Throughout the records below, find the lines with the string "Einschränkung" and give how many there are, nothing else.

### EXCERPTED DATA

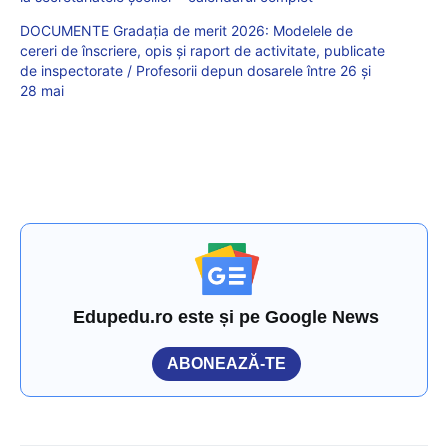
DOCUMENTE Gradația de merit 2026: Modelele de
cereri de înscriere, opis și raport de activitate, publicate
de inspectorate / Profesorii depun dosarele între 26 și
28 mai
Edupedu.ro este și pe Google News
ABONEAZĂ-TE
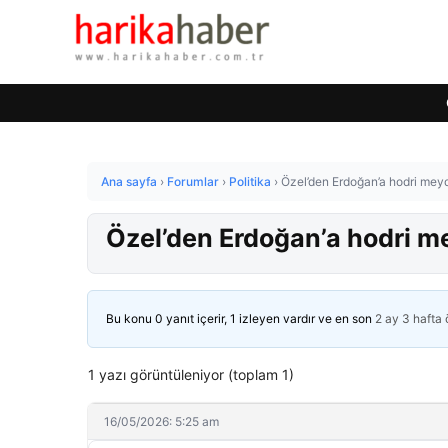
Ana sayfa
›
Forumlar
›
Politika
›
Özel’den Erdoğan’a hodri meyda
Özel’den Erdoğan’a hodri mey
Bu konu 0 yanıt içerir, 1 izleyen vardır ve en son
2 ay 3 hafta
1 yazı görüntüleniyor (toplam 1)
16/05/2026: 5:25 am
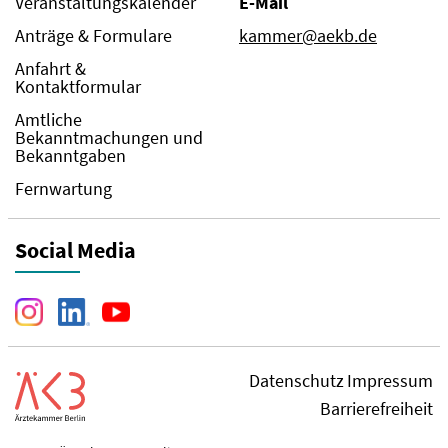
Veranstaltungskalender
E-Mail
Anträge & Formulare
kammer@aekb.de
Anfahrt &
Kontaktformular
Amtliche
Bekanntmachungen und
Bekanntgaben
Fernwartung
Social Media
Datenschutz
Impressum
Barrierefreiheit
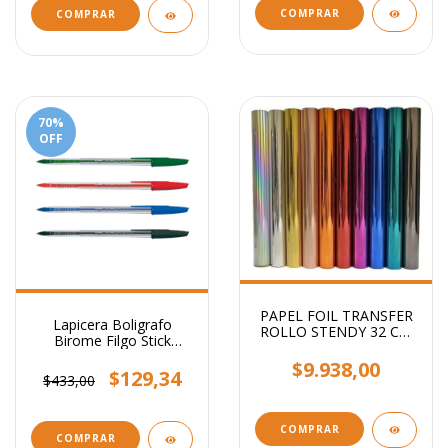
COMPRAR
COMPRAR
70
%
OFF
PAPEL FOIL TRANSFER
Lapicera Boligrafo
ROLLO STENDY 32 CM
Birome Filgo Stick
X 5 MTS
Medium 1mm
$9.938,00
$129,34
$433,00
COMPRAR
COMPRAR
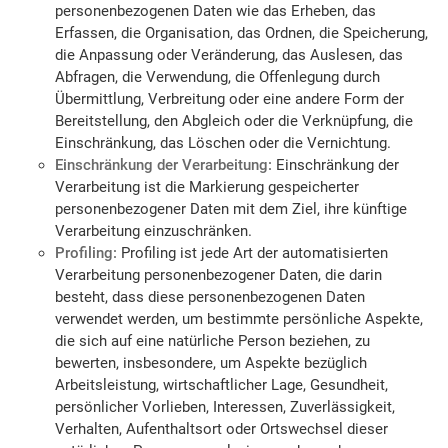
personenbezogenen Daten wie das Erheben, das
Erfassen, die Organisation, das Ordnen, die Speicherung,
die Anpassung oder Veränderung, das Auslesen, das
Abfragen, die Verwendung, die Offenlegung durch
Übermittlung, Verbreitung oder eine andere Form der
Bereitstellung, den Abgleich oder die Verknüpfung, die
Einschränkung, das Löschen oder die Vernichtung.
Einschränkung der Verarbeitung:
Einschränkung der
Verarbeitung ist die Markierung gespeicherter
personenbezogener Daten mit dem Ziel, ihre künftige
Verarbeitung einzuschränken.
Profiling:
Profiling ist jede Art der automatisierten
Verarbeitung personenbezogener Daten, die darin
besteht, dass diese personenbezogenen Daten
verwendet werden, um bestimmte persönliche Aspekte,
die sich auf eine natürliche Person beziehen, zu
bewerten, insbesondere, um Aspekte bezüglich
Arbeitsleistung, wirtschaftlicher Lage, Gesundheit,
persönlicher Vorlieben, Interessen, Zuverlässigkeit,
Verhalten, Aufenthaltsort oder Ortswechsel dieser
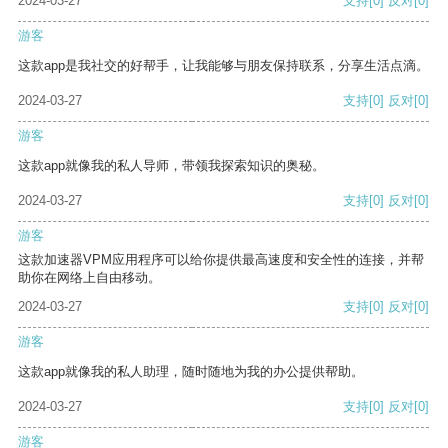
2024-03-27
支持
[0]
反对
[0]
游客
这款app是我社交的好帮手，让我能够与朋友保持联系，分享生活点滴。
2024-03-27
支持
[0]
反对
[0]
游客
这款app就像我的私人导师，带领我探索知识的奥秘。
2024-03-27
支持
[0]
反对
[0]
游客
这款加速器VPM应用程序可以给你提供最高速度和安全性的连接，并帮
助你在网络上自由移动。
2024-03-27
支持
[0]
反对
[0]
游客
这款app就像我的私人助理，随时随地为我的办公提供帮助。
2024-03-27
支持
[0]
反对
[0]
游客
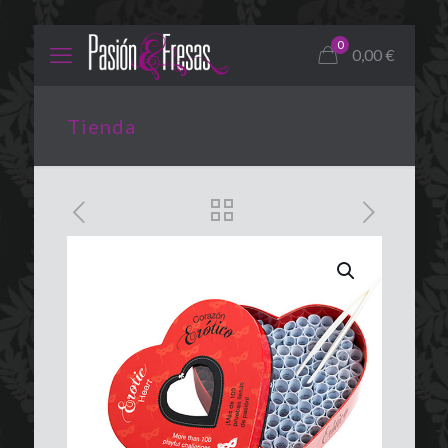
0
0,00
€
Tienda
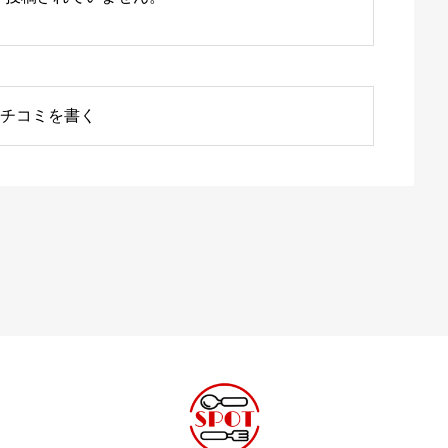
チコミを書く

######

* **TASK OUTPUT**:
3